The battle plan for Operation Overlord had many components, not just the beach landings, but assaults by paratroopers as well. An important objective for them was Cherbourg with its deep-water port. The battle for this major coastal city was fierce and prolonged. The Germans well knew of the port’s logistical value and were determined not to relinquish it intact. And so, before the German garrison surrendered Cherbourg after three weeks of brutal fighting, they did a thorough job of mining its waters and wrecking its docking facilities. Repairing all this damage would take many weeks—another task for U.S. Navy Seabees.

As this work went forward on a round-the-clock schedule, ship-to-shore supply operations continued non-stop on Normandy’s beaches. And so, as it turned out, it was beaches—not harbors—that became the conduit for the tons of materiel so crucial for military victory.
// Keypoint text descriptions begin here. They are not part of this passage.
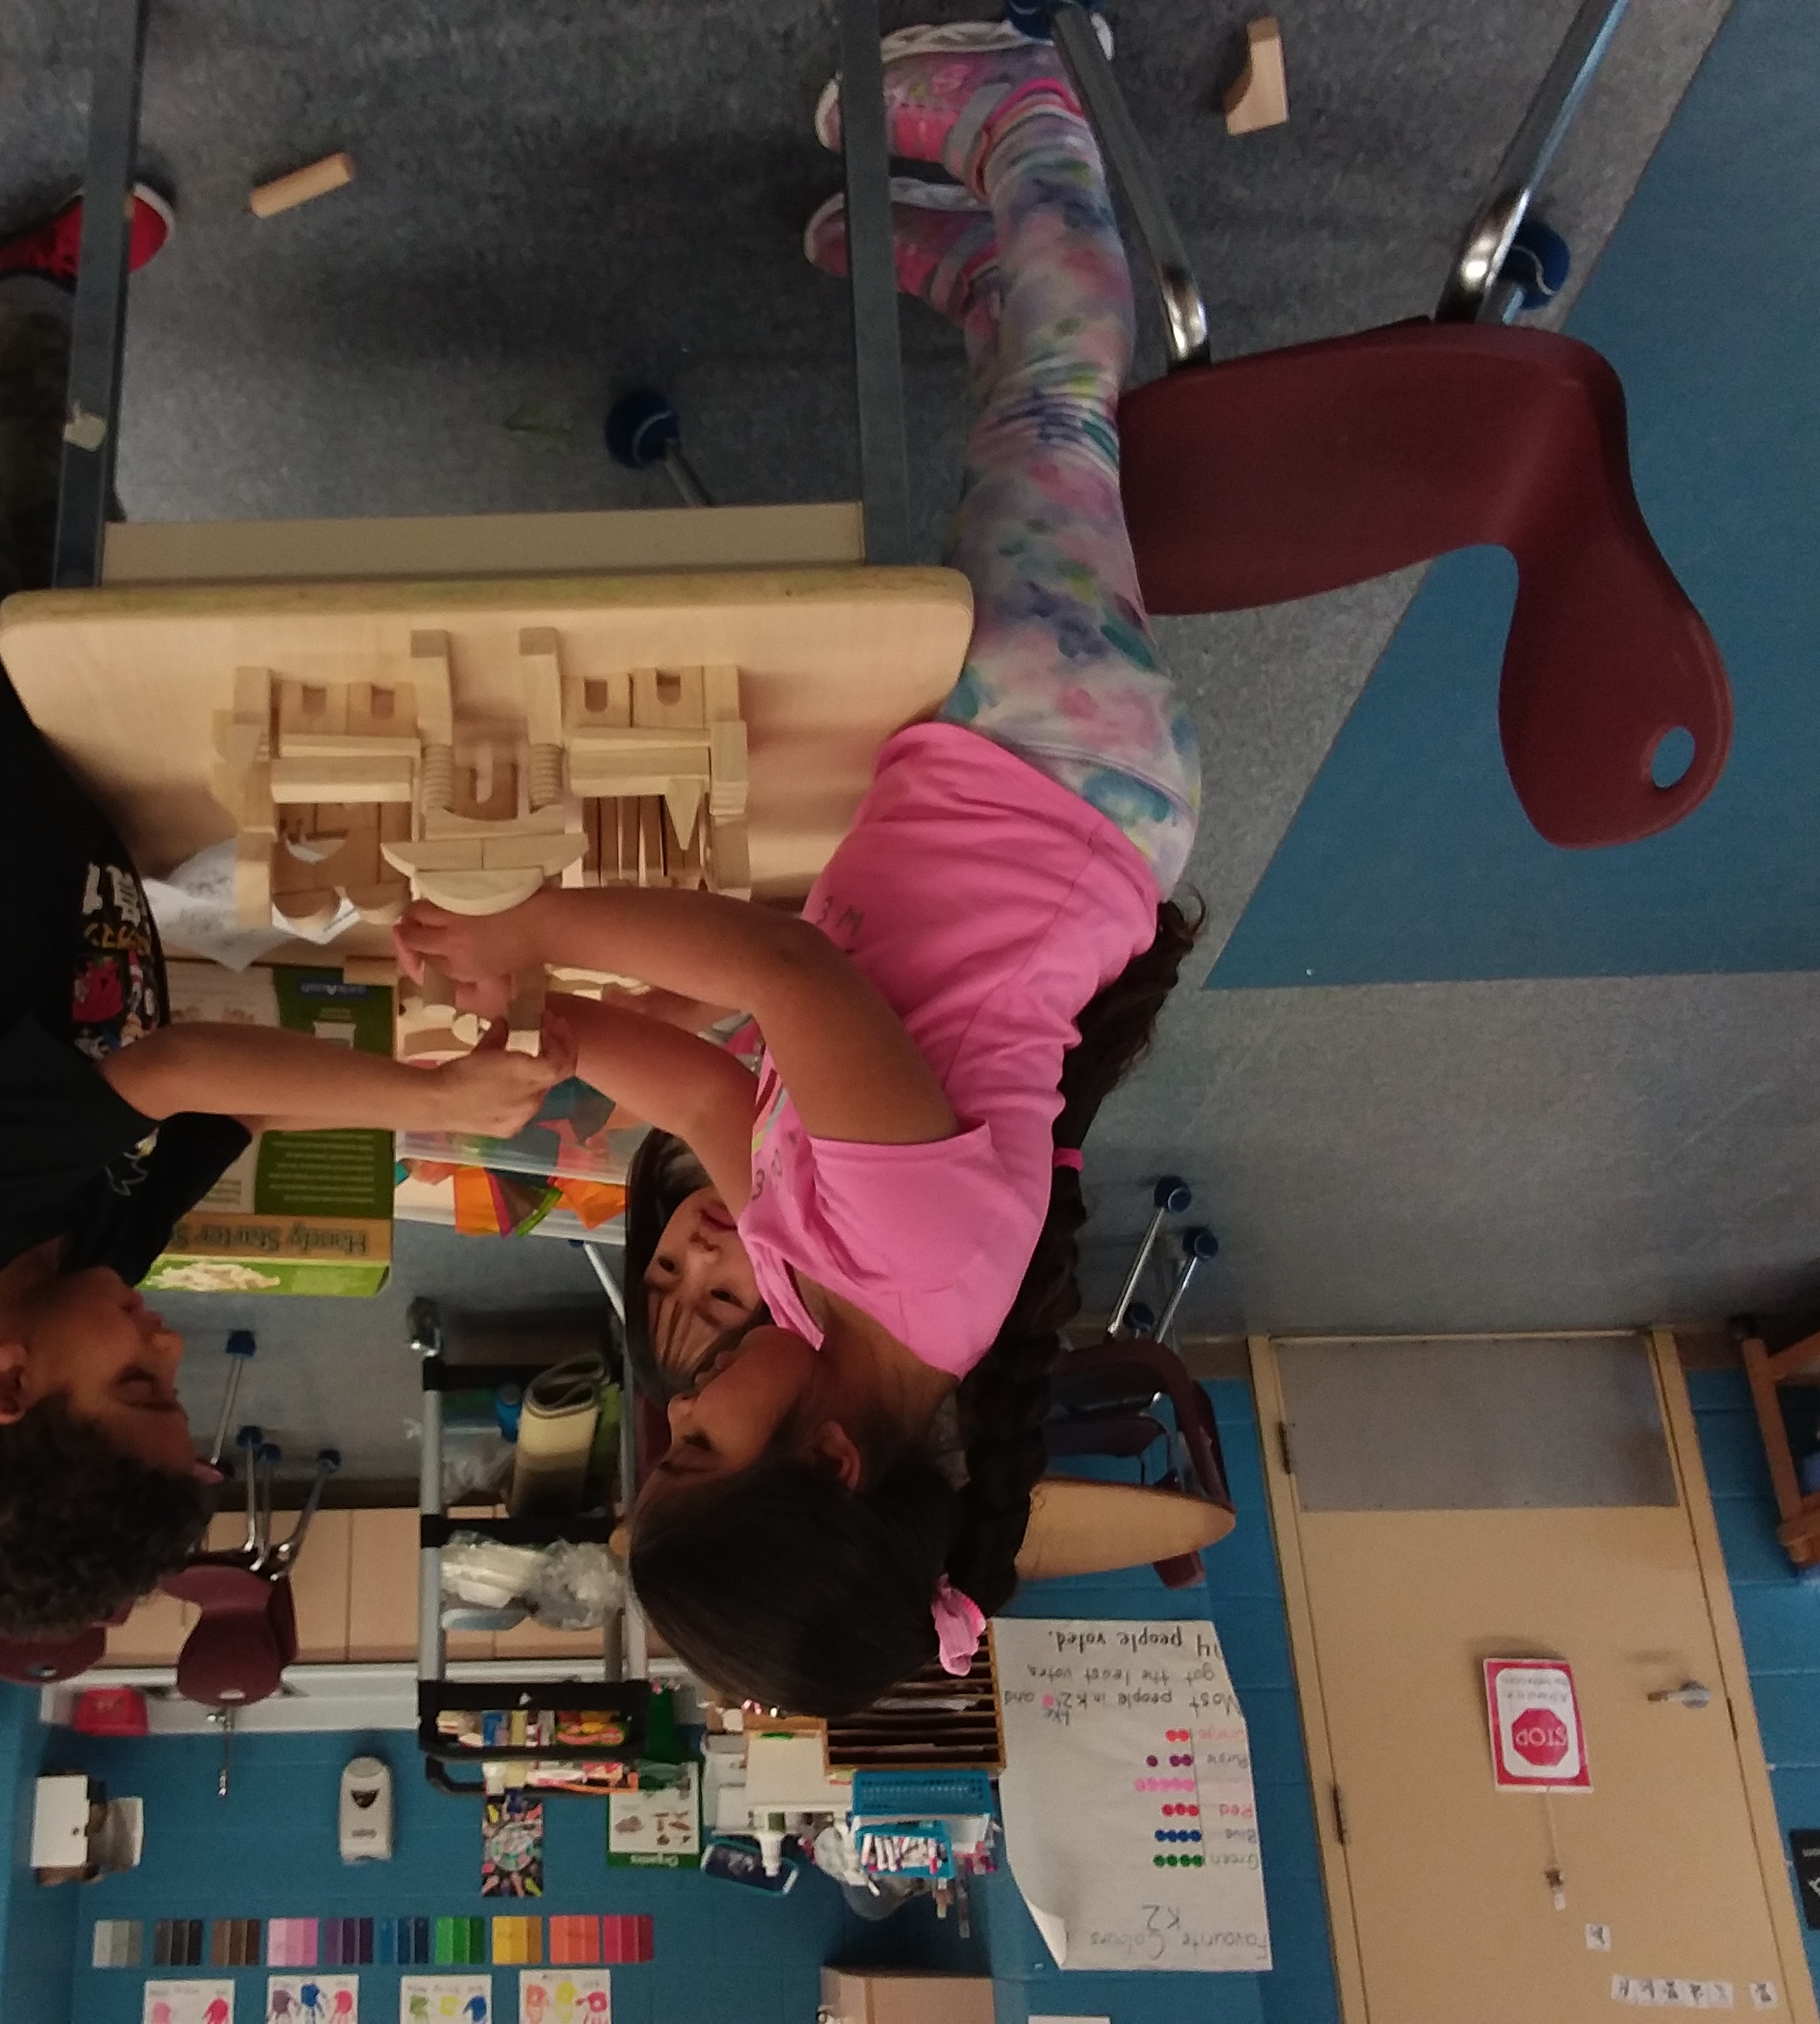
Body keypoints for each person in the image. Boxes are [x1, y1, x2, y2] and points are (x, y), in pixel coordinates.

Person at [396, 21, 1198, 1715]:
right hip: (1063, 772)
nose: (675, 1403)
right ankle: (1020, 111)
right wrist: (531, 922)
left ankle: (965, 273)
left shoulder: (822, 1310)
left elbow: (700, 1093)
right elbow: (784, 982)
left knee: (1007, 444)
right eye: (693, 1450)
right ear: (832, 1466)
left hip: (977, 795)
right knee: (1061, 407)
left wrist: (533, 1033)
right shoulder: (921, 1270)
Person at [0, 41, 573, 1643]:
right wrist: (412, 1018)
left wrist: (424, 1099)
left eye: (135, 1381)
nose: (164, 1346)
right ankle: (31, 304)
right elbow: (220, 1099)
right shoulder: (83, 1268)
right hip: (52, 813)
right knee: (62, 553)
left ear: (3, 1381)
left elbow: (168, 1074)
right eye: (170, 1388)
Paris was liberated on August 25th

And the Seabees magic boxes became a proud footnote in the history of the Allies hard-won battles for the liberation of France.

 

A footnote:

From the earliest months of 1941 through the War’s end in August of 1945, more than 350,000 skilled men served with the U.S. Navy Seabees. The Seabees did far more than handle the transport of countless tons of military vehicles, weapons, ammunition and crucial supplies. From the beaches of Europe and the Islands of the Pacific the U.S. Navy’s nearly 150 Construction Battalions literally built America’s victory: they constructed 111 airstrips, 441 piers, 2,500 ammunition magazines, hospital capacity for 70,000, warehouses, fuel and water tanks, infrastructure for radio transmissions, electricity, and plumbing—more than 400 bases around the world.